On the morning of June 15, the Supreme Court announced its decision on Arizona’s SB1070, the controversial immigration law that, among other things, requires state law enforcement officers to stop and question individuals they suspect of being in the country illegally.
While the court struck down most of the law, it upheld the stop-and-question provision, undoubtedly the most critical aspect of the law.
But what does the Supreme Court’s decision mean for Latinos?
Fortuitously enough, the Pew Hispanic Center released a same-day report showing that Latinos differ greatly with the American public when it comes to the Arizona immigration law.
In a mid-June survey conducted by the Pew Research Center for the People & the Press, 58 percent of Americans asked said they approve of the controversial law, while 38 percent said they disapprove.
In stark contrast, only 21 percent of Latinos said they approve of SB1070, while an overwhelming majority – 75 percent – said they disapprove.
When asked about approaches to immigration reform, 42 percent of the general public said equal priority should be given to tougher restrictions and providing a pathway to citizenship, while 28 percent said the sole focus should be on tougher restrictions and border security; 27 percent of Americans believe the priority should be placed on providing a pathway to citizenship for undocumented immigrants.
Again, Latinos distinctly disagreed with the general public.

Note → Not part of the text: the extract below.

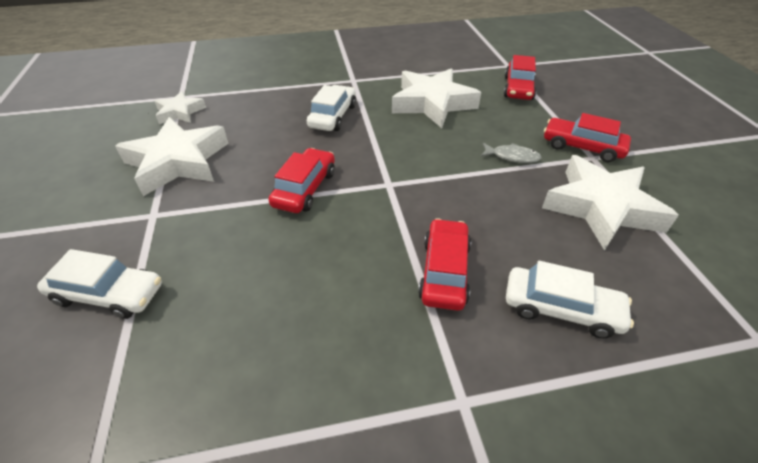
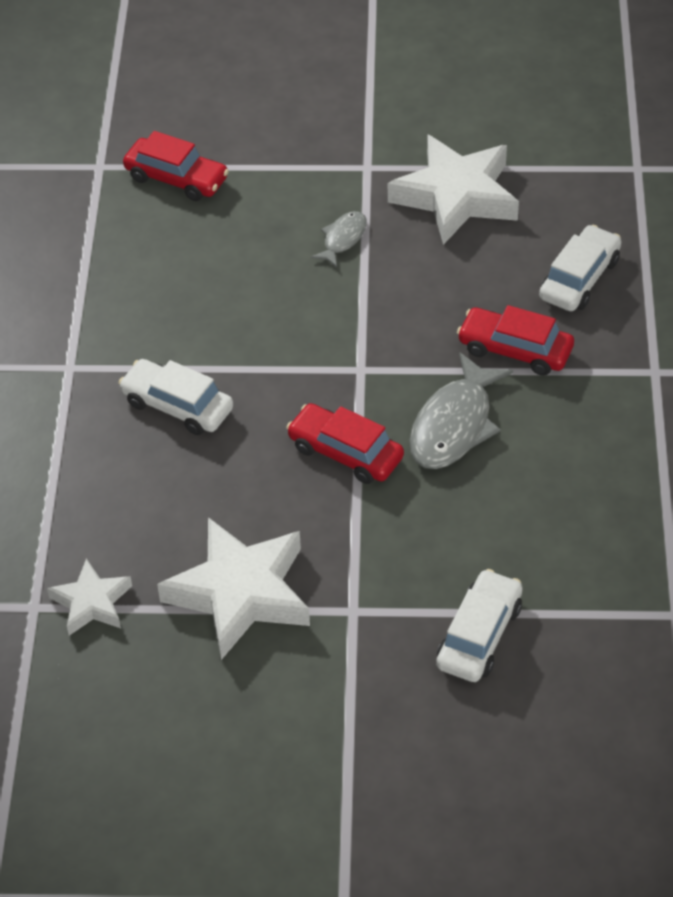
camera: 75 degrees left, 5 degrees up
white star [392,68,481,128] -> none
red car [544,113,631,162] -> none
none -> grey fish [409,352,513,469]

A slim majority – 53 percent – said providing a pathway to citizenship should be the focus of solving the country’s illegal immigration crisis; 35 percent of Latinos said equal attention should be given to providing a pathway to citizenship and toughening restrictions, while only 10 percent favored making tougher restrictions and border security the sole priority of immigration reform.

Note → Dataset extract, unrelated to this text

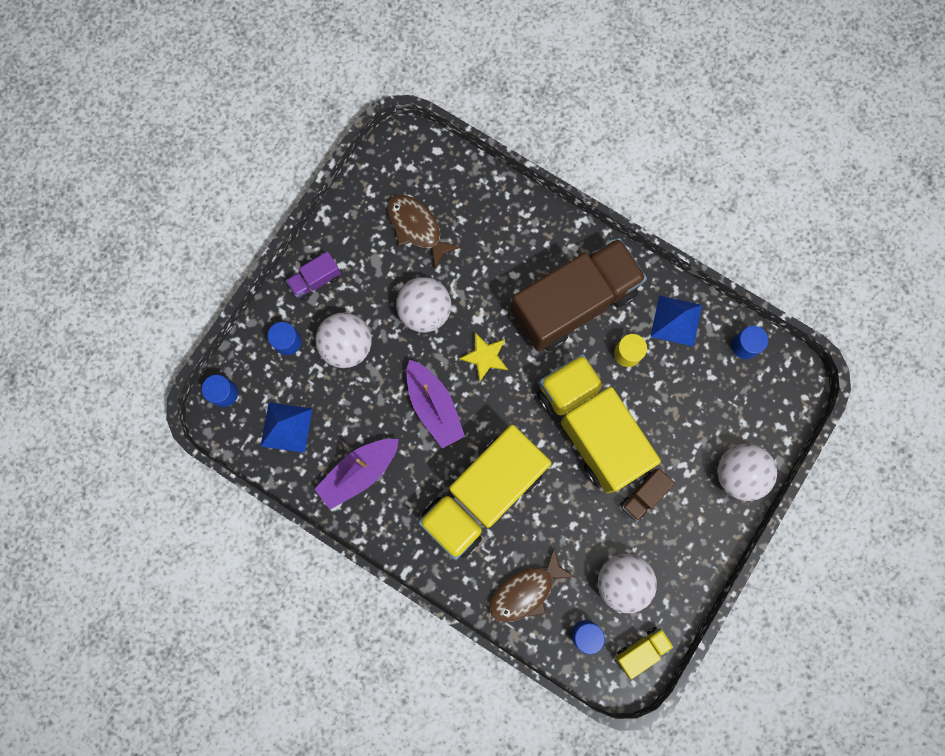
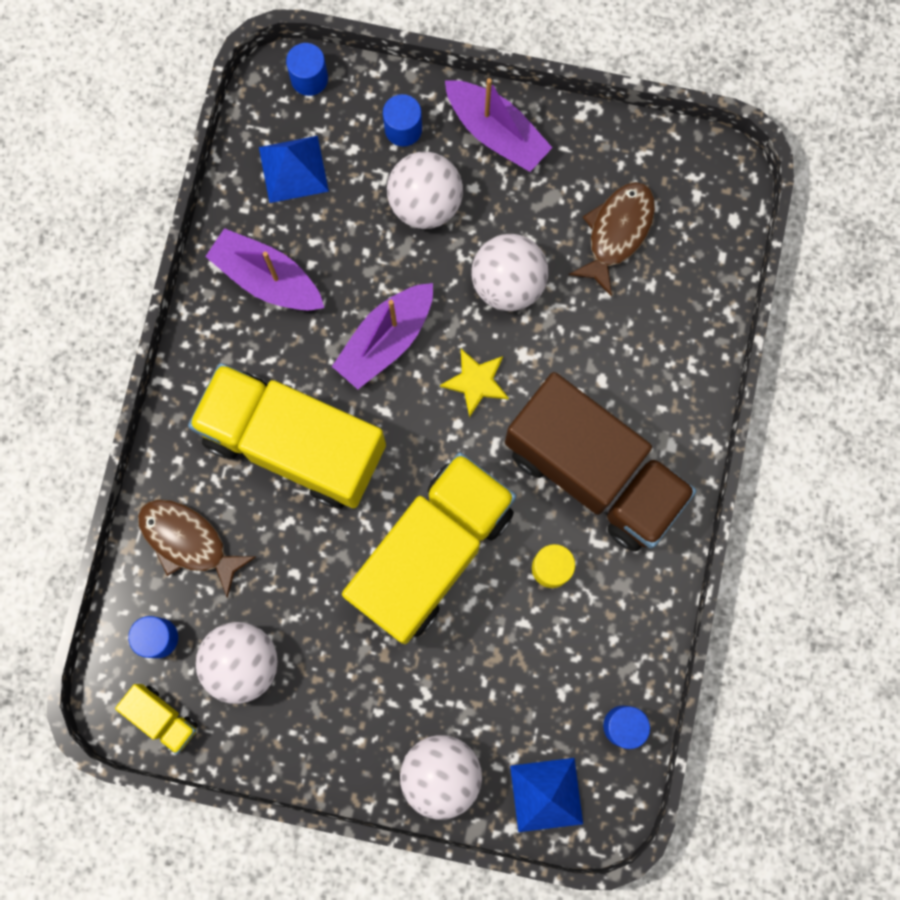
camera: 70 degrees right, 0 degrees up
purple truck [286,251,341,300] -> purple boat [445,78,552,172]
brown truck [620,468,675,522] -> none
blue pyramid [651,295,702,347] -> blue pyramid moved to [510,758,583,832]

According to a 2010 Pew Hispanic Center study, 77 percent of Latinos feel immigration enforcement should be the sole charge of federal agents, while a small minority – 15 percent – said local law enforcement officers should play an active role.
Such research shows that while immigration may not be the most important issue for Latinos during an election year, immigration reform still represents a defining goal of the Latino community — one that sets Latinos apart from the rest of America.